Apple provided the following statement to The Verge regarding the removal of Fortnite:
“Today, Epic Games took the unfortunate step of violating the App Store guidelines that are applied equally to every developer and designed to keep the store safe for our users. As a result their Fortnite app has been removed from the store. Epic enabled a feature in its app which was not reviewed or approved by Apple, and they did so with the express intent of violating the App Store guidelines regarding in-app payments that apply to every developer who sells digital goods or services.
Epic has had apps on the App Store for a decade, and have benefited from the App Store ecosystem – including its tools, testing, and distribution that Apple provides to all developers. Epic agreed to the App Store terms and guidelines freely and we’re glad they’ve built such a successful business on the App Store. The fact that their business interests now lead them to push for a special arrangement does not change the fact that these guidelines create a level playing field for all developers and make the store safe for all users. We will make every effort to work with Epic to resolve these violations so they can return Fortnite to the App Store.”
However, Apple’s statement doesn’t offer a complete picture regarding the removal of Fortnite. For one, the company says it applies App Store guidelines to all developers equally and accused Epic of pushing for a “special arrangement.” However, documents released as part of a recent congressional hearing showed Apple cut such a deal with Amazon, reducing the typical 30 percent fee to get Prime Video on the App Store.

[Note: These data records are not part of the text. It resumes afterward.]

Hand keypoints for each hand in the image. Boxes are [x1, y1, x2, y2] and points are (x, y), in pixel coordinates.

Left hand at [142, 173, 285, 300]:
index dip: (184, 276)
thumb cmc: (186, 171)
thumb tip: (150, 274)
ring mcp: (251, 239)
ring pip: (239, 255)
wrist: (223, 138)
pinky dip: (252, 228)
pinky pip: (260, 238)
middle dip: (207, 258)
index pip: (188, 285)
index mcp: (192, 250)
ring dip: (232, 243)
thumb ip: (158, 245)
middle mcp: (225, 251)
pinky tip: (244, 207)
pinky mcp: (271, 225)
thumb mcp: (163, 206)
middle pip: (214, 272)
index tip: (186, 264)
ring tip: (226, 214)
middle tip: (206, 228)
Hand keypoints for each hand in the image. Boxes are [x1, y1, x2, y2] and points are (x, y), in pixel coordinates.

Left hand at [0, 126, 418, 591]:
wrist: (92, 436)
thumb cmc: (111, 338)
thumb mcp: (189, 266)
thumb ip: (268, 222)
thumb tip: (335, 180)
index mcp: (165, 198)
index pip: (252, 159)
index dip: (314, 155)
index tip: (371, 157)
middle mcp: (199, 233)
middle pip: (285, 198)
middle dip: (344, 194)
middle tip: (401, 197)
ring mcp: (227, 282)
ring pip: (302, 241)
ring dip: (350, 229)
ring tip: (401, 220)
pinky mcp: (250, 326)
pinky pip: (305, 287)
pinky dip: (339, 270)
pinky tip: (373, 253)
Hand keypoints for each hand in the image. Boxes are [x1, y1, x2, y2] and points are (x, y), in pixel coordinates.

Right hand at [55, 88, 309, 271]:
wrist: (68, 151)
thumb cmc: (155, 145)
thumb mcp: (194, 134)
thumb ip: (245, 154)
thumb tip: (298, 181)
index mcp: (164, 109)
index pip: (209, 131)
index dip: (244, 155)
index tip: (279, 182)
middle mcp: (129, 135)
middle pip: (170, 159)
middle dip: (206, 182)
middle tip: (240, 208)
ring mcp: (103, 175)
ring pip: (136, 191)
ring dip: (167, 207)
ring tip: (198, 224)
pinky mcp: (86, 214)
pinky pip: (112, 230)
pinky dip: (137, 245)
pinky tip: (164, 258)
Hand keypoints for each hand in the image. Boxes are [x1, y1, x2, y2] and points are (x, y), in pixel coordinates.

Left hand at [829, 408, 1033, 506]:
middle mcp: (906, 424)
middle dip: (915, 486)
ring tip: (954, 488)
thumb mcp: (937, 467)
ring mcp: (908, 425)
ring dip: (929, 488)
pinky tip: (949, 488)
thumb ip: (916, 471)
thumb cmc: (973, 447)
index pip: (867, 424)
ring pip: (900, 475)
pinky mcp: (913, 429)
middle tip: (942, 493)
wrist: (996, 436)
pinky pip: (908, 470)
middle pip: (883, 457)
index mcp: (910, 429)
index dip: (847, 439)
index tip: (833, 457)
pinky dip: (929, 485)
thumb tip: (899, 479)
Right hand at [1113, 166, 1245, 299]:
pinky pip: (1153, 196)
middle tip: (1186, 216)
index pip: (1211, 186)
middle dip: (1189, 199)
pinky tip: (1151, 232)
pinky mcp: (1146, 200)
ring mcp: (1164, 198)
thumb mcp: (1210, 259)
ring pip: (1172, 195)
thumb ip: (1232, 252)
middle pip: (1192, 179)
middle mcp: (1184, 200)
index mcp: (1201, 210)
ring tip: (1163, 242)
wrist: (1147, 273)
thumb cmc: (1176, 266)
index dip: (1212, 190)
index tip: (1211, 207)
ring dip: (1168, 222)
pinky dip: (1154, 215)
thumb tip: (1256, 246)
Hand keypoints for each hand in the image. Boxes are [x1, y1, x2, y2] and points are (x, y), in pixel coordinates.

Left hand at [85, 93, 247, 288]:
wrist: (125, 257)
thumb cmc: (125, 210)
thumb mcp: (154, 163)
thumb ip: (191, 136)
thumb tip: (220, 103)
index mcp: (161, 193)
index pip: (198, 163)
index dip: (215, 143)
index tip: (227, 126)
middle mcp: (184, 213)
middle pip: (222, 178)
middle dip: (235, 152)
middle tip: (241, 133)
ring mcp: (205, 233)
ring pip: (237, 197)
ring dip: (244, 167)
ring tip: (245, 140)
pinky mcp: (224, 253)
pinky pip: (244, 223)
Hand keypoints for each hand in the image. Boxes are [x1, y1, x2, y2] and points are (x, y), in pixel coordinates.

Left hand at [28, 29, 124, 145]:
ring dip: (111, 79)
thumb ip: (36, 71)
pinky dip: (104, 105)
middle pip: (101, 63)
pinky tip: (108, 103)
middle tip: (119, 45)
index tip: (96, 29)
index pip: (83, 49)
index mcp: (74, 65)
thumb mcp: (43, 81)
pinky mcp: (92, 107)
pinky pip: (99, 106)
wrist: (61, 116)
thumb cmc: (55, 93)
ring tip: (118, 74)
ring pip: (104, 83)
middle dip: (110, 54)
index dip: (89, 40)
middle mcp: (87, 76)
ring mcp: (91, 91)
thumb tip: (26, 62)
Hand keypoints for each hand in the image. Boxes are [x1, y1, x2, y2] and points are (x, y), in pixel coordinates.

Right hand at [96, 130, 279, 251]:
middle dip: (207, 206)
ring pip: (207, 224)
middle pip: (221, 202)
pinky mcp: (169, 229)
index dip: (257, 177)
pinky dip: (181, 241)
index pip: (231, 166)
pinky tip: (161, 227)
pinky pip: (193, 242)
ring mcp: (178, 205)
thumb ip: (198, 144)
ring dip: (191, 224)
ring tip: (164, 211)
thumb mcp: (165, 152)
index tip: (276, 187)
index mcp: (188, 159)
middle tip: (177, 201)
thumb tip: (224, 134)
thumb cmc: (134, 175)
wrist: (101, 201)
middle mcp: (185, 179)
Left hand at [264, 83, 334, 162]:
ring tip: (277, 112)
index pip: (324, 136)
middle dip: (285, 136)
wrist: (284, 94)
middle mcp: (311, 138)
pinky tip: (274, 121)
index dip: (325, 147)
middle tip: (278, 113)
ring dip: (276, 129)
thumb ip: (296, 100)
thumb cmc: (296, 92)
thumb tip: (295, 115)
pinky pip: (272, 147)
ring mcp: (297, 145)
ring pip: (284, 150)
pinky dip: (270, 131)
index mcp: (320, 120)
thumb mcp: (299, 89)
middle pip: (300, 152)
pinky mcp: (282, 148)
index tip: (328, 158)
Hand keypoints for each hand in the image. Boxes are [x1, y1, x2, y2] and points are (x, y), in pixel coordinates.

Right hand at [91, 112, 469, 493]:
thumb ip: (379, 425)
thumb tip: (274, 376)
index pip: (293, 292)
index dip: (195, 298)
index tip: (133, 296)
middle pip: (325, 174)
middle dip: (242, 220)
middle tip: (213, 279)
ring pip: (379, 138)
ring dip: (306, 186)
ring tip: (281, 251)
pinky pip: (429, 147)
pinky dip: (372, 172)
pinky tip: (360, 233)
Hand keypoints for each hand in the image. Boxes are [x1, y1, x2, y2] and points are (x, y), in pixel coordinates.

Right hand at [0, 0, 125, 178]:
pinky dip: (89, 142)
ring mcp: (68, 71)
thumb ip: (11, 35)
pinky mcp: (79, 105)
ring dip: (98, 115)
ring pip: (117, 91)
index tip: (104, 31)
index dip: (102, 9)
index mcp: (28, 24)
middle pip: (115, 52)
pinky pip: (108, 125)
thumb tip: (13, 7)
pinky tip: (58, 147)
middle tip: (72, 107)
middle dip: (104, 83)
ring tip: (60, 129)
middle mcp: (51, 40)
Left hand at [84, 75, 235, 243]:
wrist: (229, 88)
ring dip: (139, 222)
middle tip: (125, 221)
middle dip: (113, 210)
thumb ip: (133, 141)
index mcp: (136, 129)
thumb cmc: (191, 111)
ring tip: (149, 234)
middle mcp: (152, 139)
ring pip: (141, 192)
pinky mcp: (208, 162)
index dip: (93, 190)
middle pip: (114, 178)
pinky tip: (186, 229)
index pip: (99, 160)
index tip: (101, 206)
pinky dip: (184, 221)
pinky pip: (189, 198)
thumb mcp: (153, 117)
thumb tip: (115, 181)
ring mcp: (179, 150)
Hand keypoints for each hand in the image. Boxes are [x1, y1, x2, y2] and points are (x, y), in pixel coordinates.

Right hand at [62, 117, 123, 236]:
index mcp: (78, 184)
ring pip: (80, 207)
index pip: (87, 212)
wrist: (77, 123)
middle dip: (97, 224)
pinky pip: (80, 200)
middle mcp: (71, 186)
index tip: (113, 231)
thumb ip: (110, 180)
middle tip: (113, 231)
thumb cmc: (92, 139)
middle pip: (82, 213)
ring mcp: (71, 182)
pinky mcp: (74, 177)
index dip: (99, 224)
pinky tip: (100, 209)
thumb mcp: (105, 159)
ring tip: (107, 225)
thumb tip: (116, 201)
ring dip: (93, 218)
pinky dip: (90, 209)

Further, Apple says Epic’s new payment method wasn’t reviewed or approved by Apple and was added with the “express intent of violation the App Store guidelines.” While Epic arguably made the change to antagonize Apple and goad the company into responding, as the developer pointed out, Apple allows other developers to offer separate payment methods in their apps.
It’s also worth noting that Epic has positioned itself as a sort of ‘champion’ for consumers. Aside from fighting Apple and Google’s App Store fees, the company’s Epic Games Store on PC charges a 12 percent fee for games sold on the platform. The move was to encourage a similar change in competitor Valve’s Steam marketplace, which has long dominated PC gaming and employs a 30 percent price cut structure.
Fortnite remains available on the Google Play Store at the time of writing.